If you want to accurately resolve a distance of +/-1 inch over a distance of 308 miles, you will need an instrument accuracy of +/-1 part in 19.5 million. For repeated measurement, you need the instrument itself to also be stable to at least one order-of-magnitude better than that over the period you will be taking measurements unless you have frequent, on-going calibrations to correct for instrument “drift” that has a variety of causes. Also see discussion of other factors that reduce total ranging system accuracy far below that achievable by just the laser subsystem itself (https://aerialservicesinc.com/just-how-accurate-is-lidar/ ).
One considerable error source: the speed of light thru a physical medium is inversely proportional to the index of refraction of medium. How does a satellite-based LIDAR system accurately correct for the time varying properties of the air column that it passes through twice, considering spatially and temporally varying vertical profiles of pressure, temperature, humidity, atomic/molecular composition, and ionospheric ion and free electron composition? Answer: without very frequent calibration measurements against Earth surface targets having 3D position coordinates known to at least 33% better accuracy than the degree of LIDAR accuracy desired, it doesn’t. (From the above linked document: “ASPRS specifications and NSSDA guidelines state that base mapping accuracy must be assessed using [surface targets at] at least 20 surveyed ground control [points] that are [known to] at least 3 times more accurate than the mapping being tested. This can be quite difficult and expensive.”)
I seriously doubt that absolute accuracies in the range of 1e-7 to 1e-8 are possible in a LEO-satellite-based measurement system. The may claim precision to this degree . . . but accuracy, no.

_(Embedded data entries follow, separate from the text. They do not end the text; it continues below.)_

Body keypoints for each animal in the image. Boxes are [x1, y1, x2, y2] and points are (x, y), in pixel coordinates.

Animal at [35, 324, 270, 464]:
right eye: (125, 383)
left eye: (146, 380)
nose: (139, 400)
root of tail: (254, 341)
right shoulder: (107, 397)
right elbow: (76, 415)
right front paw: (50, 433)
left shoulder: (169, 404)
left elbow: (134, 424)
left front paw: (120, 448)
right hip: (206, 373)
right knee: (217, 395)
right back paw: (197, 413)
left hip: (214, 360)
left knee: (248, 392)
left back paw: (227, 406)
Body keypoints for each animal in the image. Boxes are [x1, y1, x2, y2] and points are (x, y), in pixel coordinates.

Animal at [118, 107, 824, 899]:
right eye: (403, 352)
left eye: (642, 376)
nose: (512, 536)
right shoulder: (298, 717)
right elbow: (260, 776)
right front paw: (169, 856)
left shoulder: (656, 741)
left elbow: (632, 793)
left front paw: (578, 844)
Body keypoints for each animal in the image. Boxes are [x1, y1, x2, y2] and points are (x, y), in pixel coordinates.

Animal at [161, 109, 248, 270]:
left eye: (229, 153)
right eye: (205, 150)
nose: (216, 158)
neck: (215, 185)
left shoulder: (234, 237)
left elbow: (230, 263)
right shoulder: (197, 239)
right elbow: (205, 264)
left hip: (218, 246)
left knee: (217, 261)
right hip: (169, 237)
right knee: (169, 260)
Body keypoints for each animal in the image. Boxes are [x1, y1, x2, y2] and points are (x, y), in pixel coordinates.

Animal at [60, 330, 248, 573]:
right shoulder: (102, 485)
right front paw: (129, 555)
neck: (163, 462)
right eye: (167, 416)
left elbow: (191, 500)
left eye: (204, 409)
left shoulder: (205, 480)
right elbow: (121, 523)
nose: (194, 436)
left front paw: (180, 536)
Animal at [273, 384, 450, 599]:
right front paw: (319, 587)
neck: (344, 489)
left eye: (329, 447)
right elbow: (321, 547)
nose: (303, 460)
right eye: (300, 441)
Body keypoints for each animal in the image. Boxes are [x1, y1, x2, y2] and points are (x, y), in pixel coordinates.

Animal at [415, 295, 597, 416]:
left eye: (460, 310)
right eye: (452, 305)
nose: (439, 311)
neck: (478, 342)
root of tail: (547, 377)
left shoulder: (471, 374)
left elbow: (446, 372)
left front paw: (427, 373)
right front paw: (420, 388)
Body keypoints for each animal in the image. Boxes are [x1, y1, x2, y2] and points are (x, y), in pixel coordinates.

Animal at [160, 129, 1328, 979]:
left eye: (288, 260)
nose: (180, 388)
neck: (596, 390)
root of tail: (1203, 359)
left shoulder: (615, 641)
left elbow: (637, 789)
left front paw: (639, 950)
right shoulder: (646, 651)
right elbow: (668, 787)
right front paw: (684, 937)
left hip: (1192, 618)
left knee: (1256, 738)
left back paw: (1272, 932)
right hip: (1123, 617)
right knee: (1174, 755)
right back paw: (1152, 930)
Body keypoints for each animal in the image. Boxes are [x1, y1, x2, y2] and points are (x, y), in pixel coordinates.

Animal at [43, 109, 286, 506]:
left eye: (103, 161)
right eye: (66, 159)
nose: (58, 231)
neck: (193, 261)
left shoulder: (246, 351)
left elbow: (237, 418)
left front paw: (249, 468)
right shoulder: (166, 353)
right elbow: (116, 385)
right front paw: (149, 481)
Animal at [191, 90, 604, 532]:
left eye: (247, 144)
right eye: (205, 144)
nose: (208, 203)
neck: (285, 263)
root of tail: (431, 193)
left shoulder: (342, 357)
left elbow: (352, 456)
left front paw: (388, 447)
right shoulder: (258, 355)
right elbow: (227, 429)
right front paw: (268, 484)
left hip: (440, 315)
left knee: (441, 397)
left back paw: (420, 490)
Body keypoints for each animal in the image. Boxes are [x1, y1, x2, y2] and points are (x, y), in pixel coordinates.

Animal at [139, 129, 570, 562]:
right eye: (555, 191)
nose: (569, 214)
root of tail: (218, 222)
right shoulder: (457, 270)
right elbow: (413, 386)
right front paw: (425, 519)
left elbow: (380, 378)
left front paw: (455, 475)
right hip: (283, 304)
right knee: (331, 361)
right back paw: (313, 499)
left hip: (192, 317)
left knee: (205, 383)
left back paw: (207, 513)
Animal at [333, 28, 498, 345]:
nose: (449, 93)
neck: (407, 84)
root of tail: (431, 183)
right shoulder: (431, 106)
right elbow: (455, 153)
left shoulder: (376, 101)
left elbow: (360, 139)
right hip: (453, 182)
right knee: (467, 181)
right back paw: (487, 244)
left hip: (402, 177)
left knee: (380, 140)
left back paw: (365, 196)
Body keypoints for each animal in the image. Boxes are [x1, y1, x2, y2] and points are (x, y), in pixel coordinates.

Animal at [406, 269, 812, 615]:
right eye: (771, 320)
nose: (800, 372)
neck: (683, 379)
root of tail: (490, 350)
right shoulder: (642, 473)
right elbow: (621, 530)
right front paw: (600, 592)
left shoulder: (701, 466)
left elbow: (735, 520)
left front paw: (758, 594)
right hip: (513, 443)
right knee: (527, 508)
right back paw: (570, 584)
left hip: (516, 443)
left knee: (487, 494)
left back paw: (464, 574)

And I daresay that a achieving a resolution accuracy 25 times better (i.e., to +/- 1 mm over this same distance), while it might be theoretically possible, will never be achieved in practice with a LEO-satellite-based LIDAR system.
Gordon:
Thanks for the discussion and the link.
IIRC after an earthquake in California not long ago some breathless MSM outlet talked about how scientists were using satellites to measure ground displacement to +/- 5cm (not mm).
Bill
NASA headline needs fixing:
Arctic sea ice
helps keepunnecessarily chills Earth off, limiting bio-productively and life in general.There, NASA. BTW, desist with the propaganda.